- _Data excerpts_
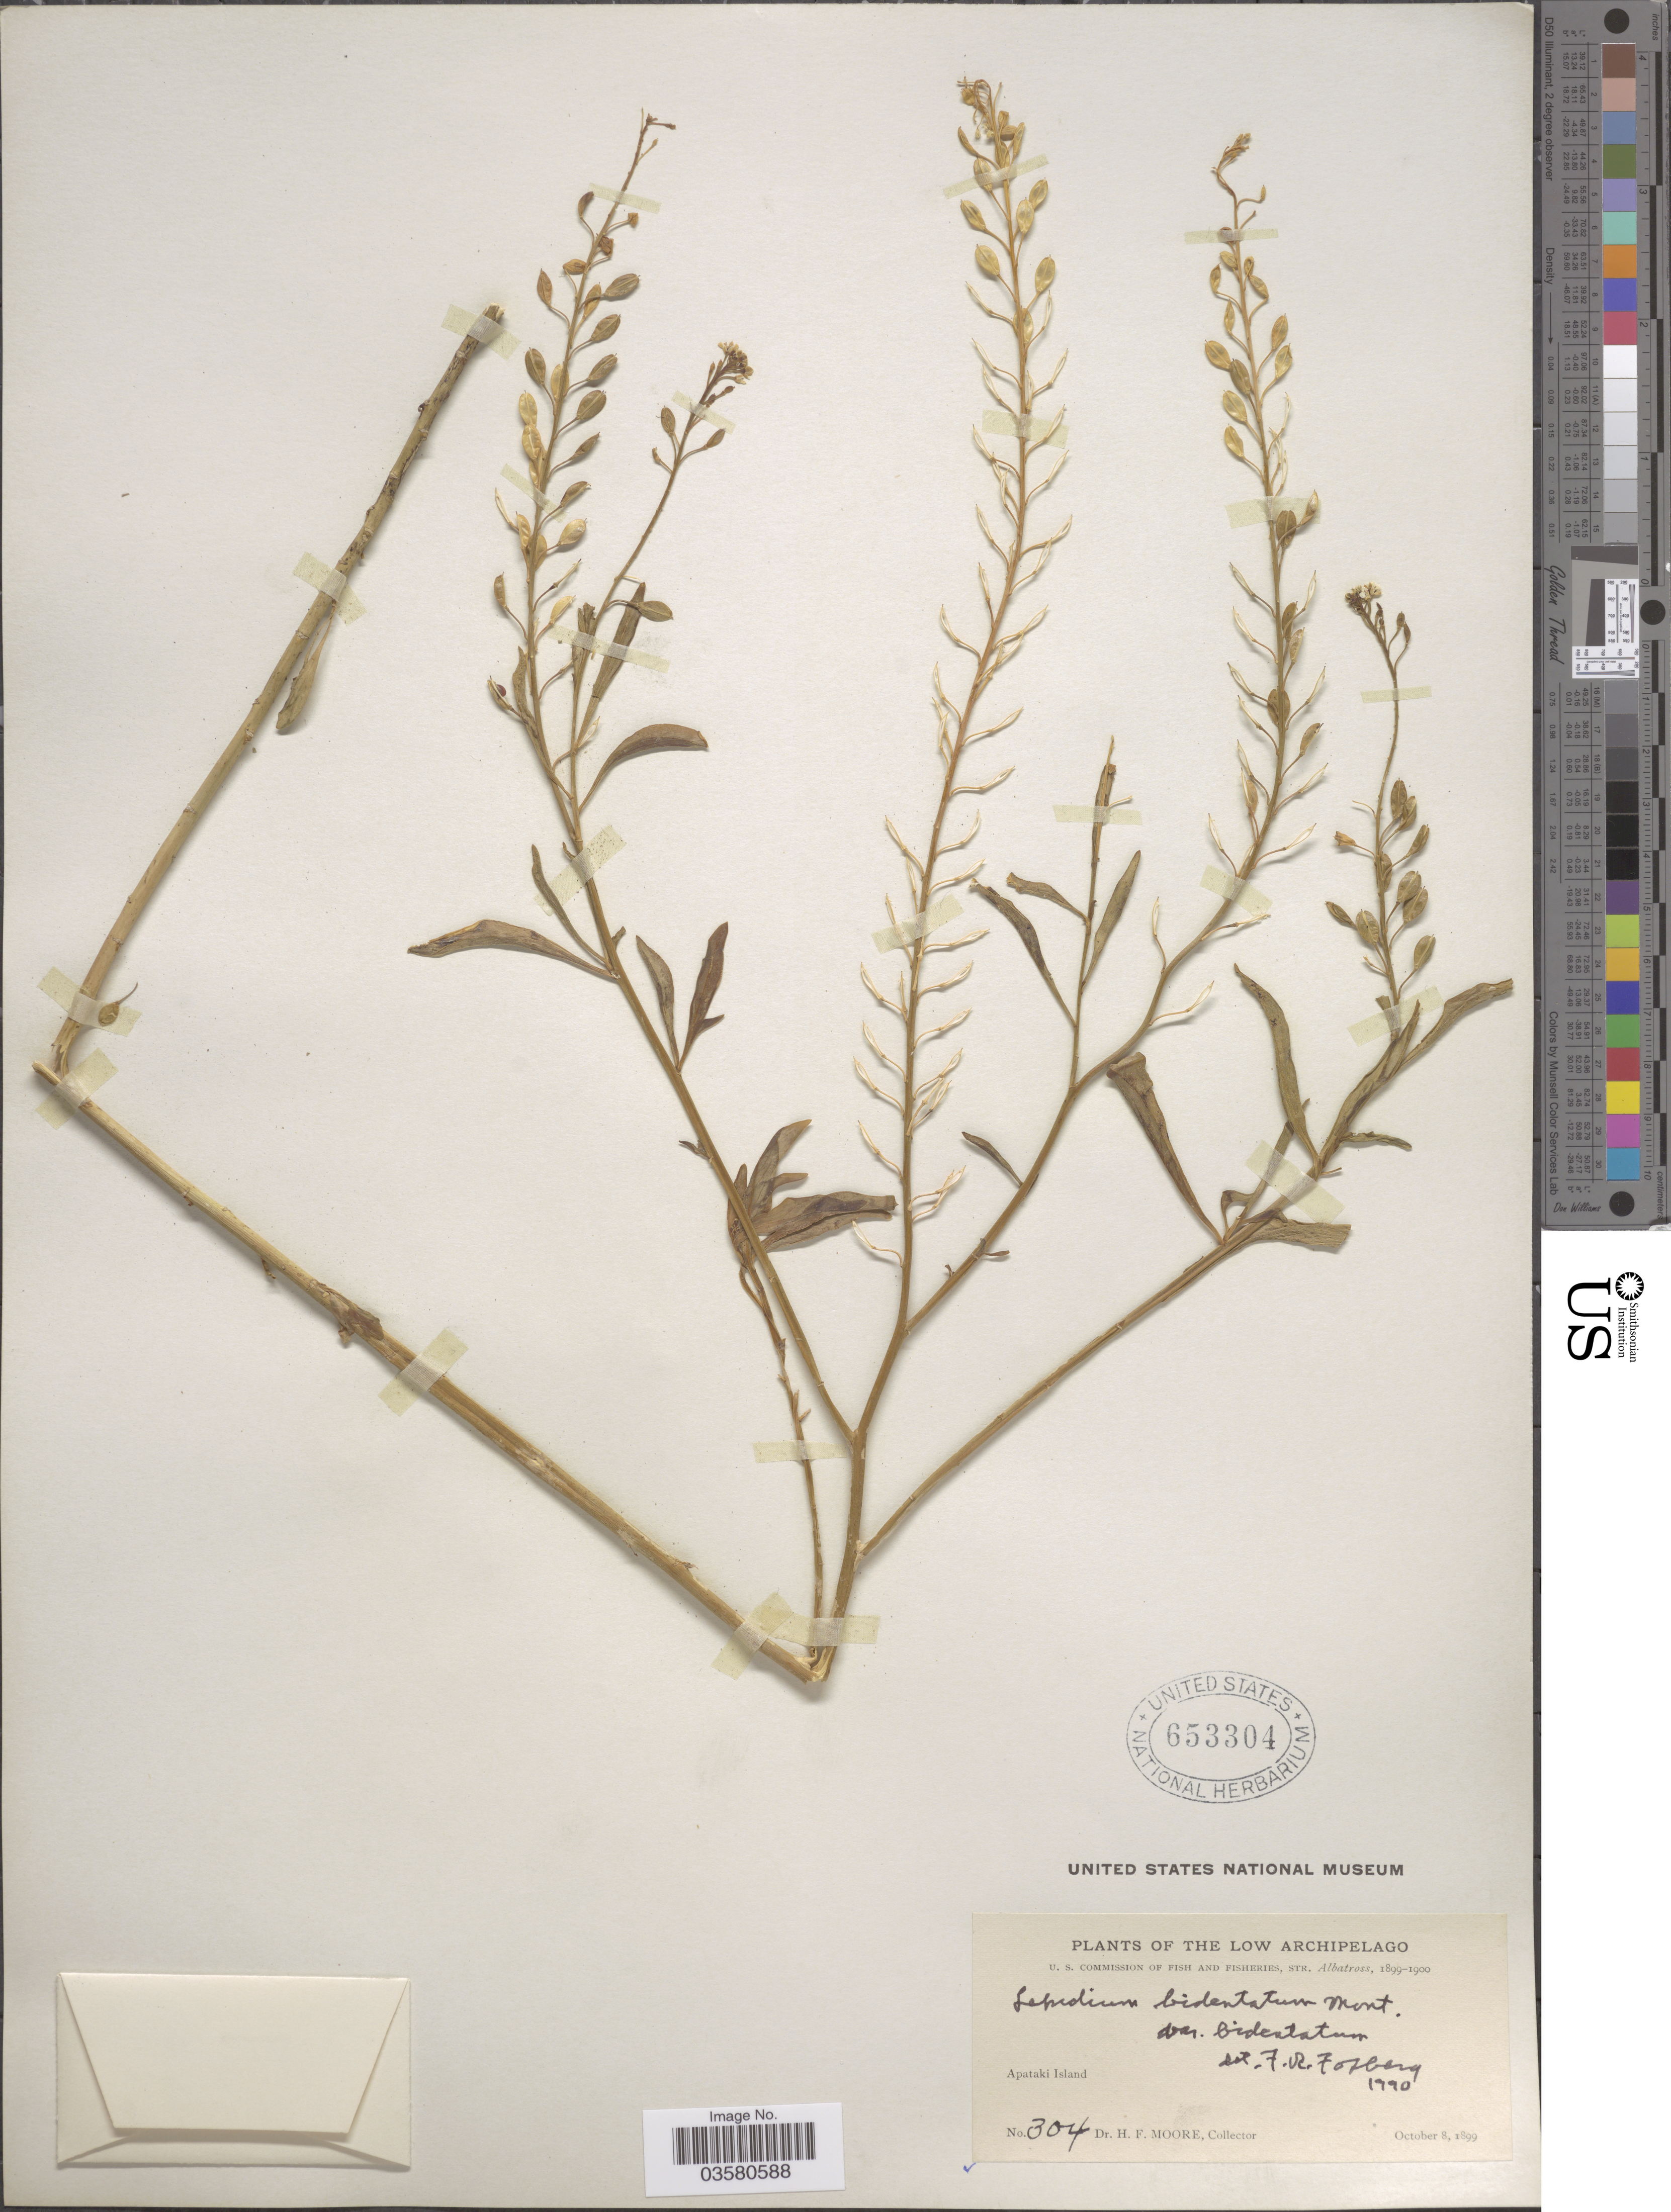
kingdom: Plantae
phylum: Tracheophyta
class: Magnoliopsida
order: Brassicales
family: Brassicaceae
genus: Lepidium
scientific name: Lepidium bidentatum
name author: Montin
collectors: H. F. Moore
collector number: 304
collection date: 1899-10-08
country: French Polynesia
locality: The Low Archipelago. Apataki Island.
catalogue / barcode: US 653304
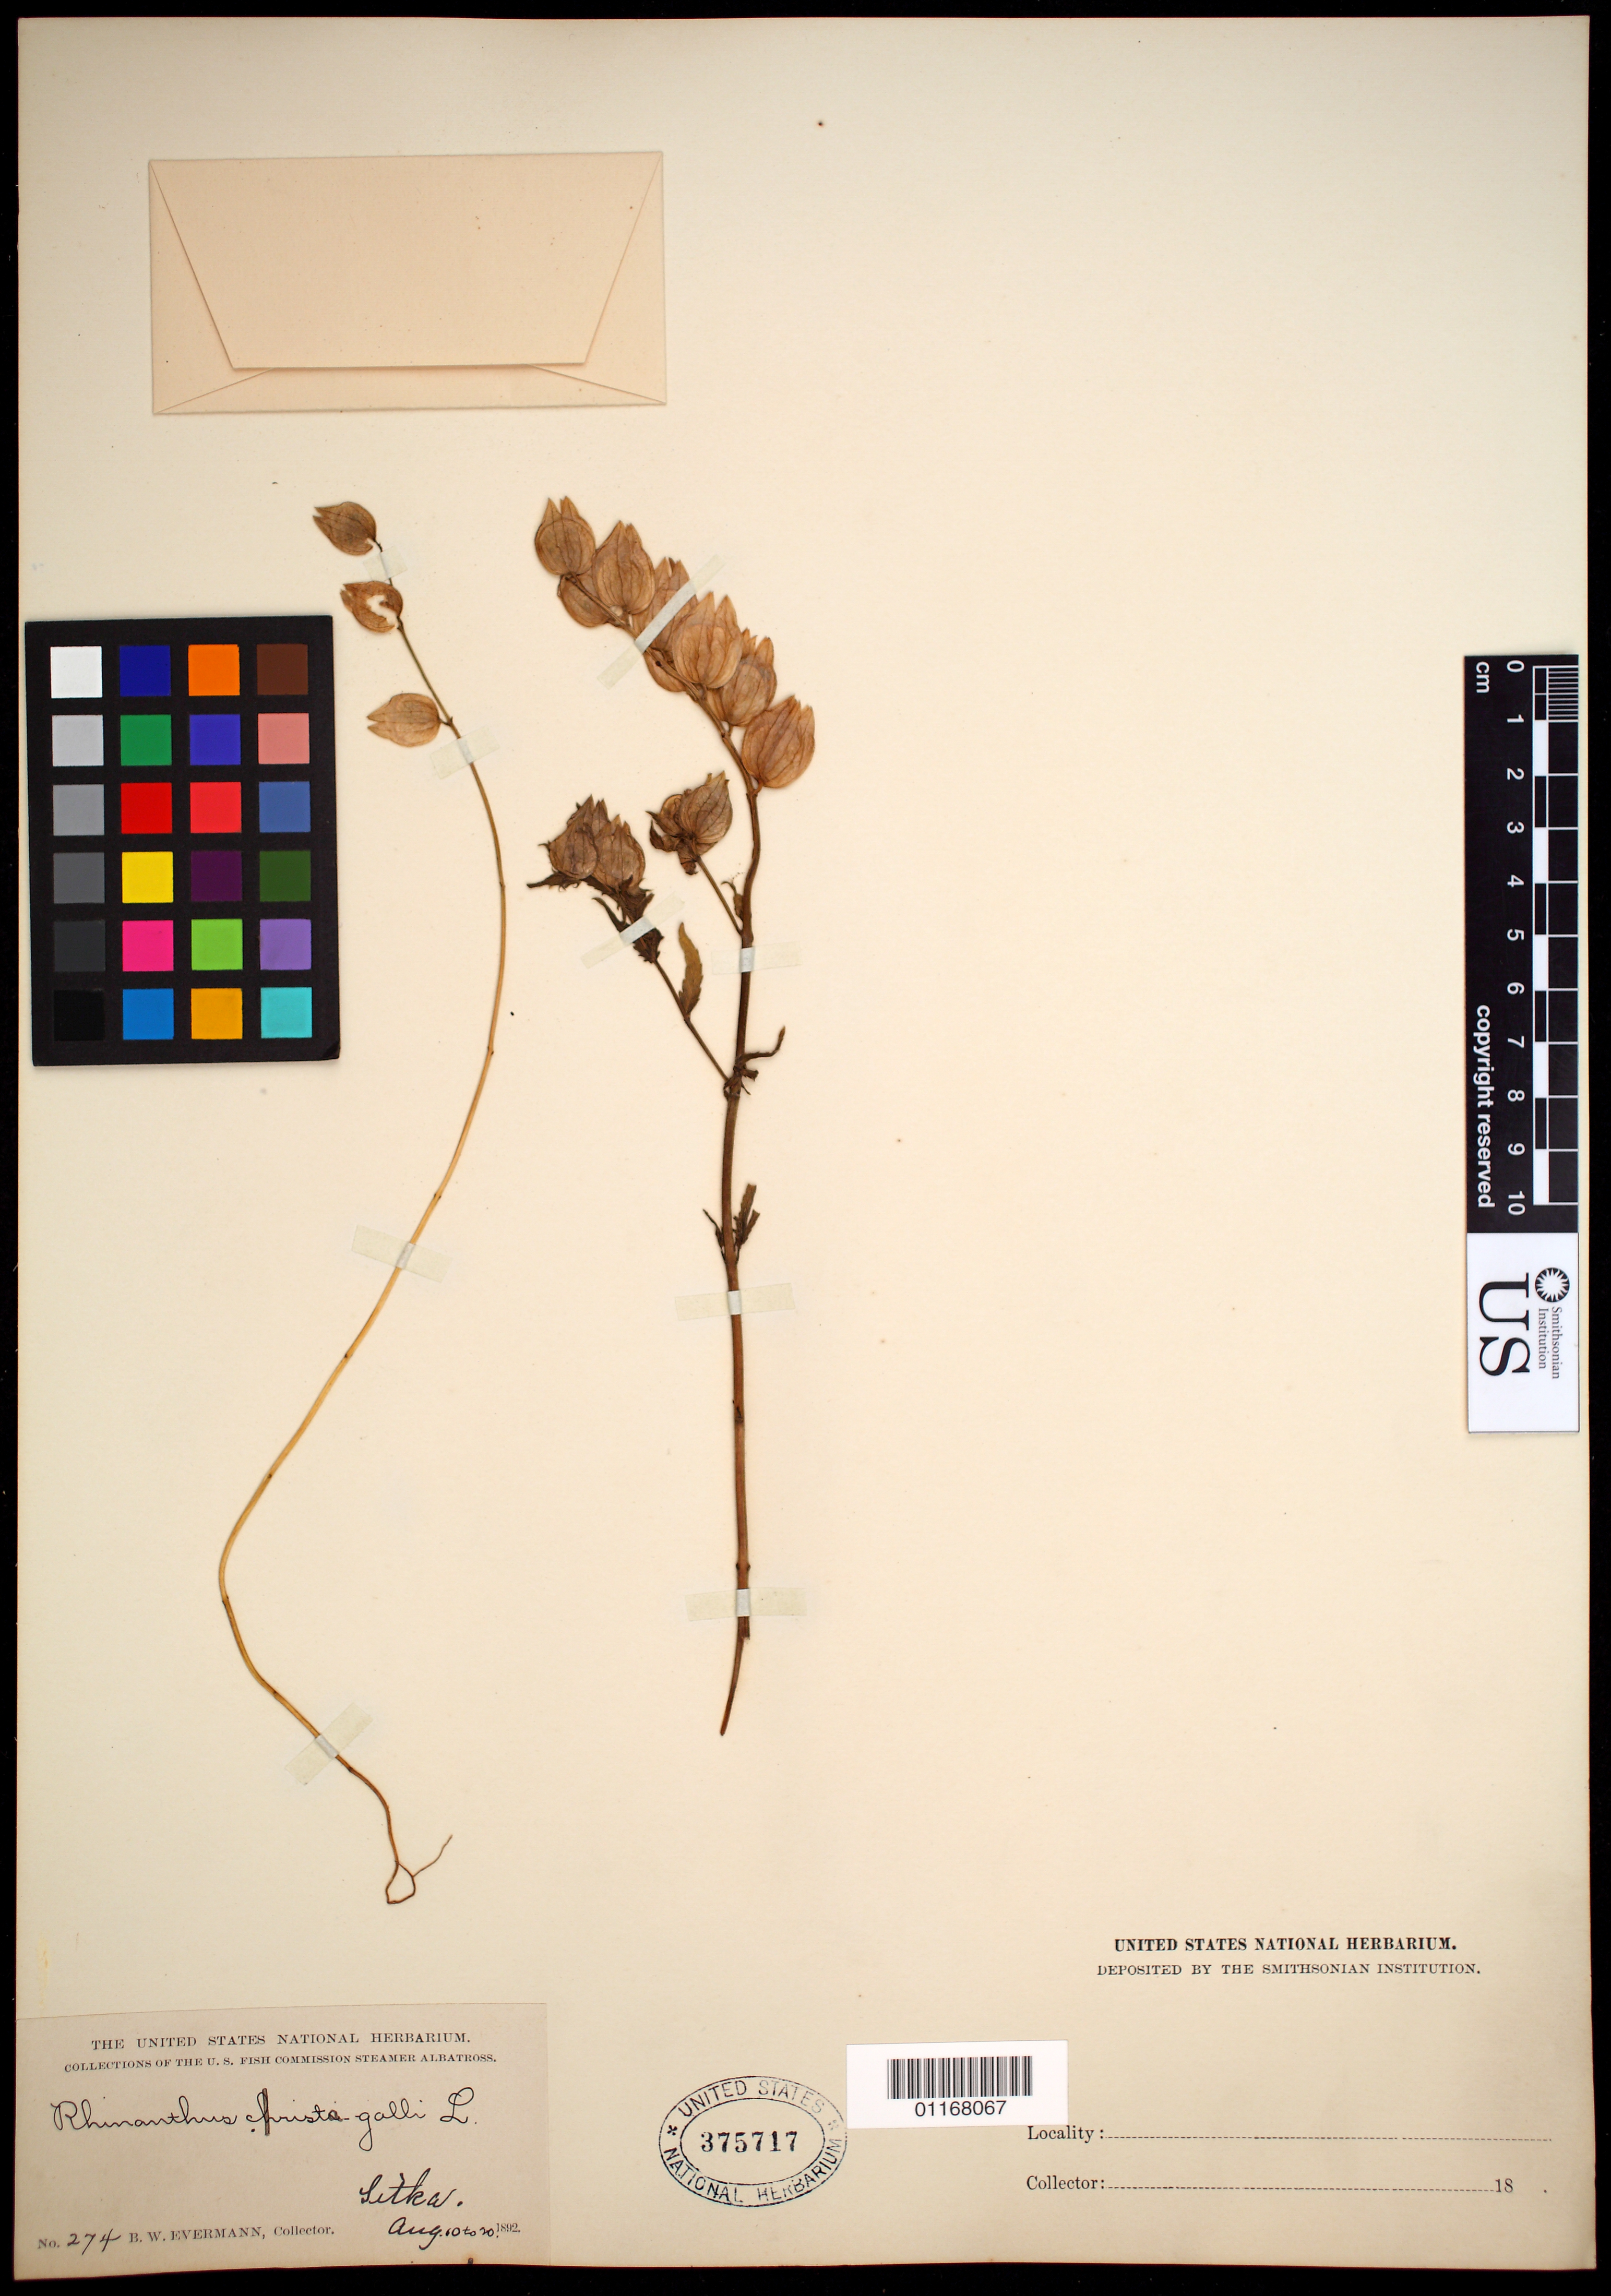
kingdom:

- _DIRECTIONS_
Give the text lines of every row above as a numbered list, omitting blank lines and leaving out the pictures.

- _ANSWER TO THIS PROBLEM_
1. kingdom: Plantae
2. phylum: Tracheophyta
3. class: Magnoliopsida
4. order: Brassicales
5. family: Brassicaceae
6. genus: Lepidium
7. scientific name: Lepidium bidentatum
8. name author: Montin
9. collectors: H. F. Moore
10. collector number: 304
11. collection date: 1899-10-08
12. country: French Polynesia
13. locality: The Low Archipelago. Apataki Island.
14. catalogue / barcode: US 653304
15. kingdom:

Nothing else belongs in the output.